Data extract>
[Start of section]

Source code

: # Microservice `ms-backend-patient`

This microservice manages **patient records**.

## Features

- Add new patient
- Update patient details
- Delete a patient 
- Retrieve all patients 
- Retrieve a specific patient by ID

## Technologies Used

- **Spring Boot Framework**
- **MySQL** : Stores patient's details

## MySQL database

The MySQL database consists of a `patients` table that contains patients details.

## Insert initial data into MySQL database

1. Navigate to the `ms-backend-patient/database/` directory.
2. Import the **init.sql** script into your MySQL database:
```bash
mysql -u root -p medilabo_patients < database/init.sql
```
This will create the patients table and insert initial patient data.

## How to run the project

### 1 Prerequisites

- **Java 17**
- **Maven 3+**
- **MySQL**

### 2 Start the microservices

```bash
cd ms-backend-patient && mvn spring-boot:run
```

[End of section]

Task> Please output the entries above, every line exactly as it reads.

Output below>
Source code

: # Microservice `ms-backend-patient`

This microservice manages **patient records**.

## Features

- Add new patient
- Update patient details
- Delete a patient 
- Retrieve all patients 
- Retrieve a specific patient by ID

## Technologies Used

- **Spring Boot Framework**
- **MySQL** : Stores patient's details

## MySQL database

The MySQL database consists of a `patients` table that contains patients details.

## Insert initial data into MySQL database

1. Navigate to the `ms-backend-patient/database/` directory.
2. Import the **init.sql** script into your MySQL database:
```bash
mysql -u root -p medilabo_patients < database/init.sql
```
This will create the patients table and insert initial patient data.

## How to run the project

### 1 Prerequisites

- **Java 17**
- **Maven 3+**
- **MySQL**

### 2 Start the microservices

```bash
cd ms-backend-patient && mvn spring-boot:run
```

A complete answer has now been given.